## INSTRUCTION
Reply with one number, the count of lines below that contain the string "Scopri".

▬▬▬▬▬▬

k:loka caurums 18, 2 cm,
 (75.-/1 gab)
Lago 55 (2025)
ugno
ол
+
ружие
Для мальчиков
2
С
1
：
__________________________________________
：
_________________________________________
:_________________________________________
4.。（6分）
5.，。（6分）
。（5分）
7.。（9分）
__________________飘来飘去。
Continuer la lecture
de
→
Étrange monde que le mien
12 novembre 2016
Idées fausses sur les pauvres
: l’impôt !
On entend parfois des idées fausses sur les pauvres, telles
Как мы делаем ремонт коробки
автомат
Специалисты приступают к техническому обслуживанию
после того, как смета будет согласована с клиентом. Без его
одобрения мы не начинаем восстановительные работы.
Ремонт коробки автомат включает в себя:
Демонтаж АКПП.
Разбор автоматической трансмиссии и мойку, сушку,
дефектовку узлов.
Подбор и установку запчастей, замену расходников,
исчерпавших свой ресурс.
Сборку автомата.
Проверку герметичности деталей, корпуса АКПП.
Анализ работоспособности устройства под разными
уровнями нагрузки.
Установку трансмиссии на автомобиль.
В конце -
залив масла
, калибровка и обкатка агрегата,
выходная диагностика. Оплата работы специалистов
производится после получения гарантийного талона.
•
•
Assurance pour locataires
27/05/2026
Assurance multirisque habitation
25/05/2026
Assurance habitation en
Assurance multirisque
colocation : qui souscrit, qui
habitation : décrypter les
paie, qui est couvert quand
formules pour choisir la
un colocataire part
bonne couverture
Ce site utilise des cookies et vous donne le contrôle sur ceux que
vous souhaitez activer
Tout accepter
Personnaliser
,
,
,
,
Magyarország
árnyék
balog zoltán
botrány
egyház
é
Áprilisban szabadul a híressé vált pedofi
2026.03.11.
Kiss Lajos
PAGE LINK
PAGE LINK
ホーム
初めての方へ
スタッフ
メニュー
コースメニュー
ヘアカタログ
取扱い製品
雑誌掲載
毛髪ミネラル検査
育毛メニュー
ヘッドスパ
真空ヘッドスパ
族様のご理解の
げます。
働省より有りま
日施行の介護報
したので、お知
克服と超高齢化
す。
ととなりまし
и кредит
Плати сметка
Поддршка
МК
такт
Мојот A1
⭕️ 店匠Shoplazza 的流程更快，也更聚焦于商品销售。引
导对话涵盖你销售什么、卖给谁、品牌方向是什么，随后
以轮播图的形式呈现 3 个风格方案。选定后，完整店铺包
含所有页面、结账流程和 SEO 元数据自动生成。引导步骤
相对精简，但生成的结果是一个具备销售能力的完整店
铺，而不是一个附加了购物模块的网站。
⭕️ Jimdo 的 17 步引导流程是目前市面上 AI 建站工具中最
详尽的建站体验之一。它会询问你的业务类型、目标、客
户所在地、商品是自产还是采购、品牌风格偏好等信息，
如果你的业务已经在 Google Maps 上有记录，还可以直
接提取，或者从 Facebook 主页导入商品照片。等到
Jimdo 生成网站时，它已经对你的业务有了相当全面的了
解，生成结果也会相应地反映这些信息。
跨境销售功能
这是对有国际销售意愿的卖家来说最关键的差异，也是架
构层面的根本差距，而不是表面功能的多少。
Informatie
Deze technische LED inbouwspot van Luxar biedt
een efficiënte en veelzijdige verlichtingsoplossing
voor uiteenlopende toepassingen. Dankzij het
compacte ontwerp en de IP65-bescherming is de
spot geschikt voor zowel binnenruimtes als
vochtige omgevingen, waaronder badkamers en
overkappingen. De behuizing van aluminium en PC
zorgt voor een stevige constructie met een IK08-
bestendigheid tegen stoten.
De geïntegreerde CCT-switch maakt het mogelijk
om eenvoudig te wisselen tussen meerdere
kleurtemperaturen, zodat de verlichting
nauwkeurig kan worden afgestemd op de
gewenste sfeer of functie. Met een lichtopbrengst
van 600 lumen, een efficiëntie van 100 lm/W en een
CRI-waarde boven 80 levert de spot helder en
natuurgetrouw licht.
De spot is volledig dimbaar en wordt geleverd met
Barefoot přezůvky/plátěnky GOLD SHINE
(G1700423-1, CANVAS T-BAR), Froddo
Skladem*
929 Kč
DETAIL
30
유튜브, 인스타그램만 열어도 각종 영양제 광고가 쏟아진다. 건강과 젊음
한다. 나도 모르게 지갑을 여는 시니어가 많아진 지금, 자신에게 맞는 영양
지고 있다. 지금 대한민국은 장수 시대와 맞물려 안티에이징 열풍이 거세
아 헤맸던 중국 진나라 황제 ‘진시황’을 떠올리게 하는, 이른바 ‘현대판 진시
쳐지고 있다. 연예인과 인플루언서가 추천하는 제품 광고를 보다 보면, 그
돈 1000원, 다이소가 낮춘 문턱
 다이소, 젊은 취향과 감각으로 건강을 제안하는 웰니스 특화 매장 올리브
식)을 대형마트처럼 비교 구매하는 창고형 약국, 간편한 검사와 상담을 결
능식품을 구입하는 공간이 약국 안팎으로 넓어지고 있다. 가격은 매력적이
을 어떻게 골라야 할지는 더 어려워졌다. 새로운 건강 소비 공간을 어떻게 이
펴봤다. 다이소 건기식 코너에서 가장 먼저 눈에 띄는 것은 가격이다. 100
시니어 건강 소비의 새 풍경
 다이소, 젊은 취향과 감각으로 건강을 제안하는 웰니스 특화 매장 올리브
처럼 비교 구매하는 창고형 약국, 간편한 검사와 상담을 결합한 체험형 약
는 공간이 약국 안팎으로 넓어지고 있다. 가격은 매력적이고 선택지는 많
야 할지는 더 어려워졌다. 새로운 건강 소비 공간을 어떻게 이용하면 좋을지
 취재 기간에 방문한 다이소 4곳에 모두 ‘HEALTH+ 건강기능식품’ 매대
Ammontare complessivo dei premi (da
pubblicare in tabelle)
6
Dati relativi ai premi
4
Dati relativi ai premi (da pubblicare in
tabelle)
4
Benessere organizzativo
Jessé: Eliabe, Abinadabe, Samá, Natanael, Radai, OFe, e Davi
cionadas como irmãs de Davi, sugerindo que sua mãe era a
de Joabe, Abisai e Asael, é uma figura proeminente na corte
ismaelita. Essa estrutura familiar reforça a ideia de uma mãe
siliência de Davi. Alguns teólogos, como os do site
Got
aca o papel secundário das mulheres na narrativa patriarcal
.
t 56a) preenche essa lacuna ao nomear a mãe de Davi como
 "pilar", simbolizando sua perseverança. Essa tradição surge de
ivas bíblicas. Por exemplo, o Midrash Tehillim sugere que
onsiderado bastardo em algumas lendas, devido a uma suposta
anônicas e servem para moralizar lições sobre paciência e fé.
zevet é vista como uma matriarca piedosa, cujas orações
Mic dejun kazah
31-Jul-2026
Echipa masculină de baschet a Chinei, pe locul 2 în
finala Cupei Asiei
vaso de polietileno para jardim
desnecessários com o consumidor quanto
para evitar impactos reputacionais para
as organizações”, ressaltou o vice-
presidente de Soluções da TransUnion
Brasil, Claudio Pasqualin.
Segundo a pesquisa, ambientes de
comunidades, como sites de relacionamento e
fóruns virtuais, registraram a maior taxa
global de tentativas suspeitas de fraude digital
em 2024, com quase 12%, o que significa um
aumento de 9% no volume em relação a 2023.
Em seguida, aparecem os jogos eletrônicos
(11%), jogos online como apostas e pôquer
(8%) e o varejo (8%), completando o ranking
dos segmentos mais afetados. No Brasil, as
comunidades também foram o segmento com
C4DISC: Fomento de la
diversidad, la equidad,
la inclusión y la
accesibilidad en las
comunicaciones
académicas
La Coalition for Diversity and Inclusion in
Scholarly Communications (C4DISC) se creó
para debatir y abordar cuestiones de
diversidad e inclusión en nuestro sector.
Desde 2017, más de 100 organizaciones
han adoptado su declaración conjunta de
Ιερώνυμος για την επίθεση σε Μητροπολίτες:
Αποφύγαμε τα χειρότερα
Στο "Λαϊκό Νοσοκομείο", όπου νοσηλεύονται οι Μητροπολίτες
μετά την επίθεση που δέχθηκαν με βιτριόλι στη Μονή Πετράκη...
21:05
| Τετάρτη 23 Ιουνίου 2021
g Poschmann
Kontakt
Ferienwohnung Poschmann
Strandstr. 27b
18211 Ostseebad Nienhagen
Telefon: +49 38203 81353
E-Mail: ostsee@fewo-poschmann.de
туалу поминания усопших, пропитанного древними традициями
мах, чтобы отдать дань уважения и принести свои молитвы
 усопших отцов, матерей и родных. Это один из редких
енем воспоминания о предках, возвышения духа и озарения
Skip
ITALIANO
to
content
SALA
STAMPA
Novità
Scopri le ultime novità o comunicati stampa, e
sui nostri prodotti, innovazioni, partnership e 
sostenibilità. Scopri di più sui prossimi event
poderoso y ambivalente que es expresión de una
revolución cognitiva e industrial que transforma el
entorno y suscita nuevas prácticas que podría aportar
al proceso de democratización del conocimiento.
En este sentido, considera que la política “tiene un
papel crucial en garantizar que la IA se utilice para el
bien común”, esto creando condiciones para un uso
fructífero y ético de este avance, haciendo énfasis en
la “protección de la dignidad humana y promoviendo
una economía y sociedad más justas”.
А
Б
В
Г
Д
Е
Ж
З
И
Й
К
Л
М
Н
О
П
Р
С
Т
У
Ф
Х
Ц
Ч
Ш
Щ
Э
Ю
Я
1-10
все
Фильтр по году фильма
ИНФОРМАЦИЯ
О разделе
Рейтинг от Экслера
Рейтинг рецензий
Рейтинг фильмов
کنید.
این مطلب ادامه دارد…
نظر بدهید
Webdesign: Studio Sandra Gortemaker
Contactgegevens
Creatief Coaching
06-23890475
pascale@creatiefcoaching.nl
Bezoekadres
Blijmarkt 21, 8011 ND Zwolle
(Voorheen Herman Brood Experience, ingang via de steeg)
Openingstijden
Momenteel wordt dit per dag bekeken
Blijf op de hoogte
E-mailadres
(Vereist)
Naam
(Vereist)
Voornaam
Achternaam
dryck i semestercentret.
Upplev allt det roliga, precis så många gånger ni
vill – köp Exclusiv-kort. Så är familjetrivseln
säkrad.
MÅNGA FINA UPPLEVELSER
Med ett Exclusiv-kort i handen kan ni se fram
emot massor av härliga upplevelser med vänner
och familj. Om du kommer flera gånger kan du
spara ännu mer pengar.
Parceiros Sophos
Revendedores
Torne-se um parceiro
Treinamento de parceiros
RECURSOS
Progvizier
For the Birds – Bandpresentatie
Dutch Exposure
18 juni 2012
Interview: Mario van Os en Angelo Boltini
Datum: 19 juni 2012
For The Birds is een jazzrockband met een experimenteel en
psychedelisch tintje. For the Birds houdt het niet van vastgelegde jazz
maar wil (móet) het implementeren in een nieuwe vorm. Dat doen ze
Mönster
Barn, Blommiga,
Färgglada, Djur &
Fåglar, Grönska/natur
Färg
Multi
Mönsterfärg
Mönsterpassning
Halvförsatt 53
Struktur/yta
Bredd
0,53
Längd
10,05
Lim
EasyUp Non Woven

▬▬▬▬▬▬

## TASK RESPONSE
2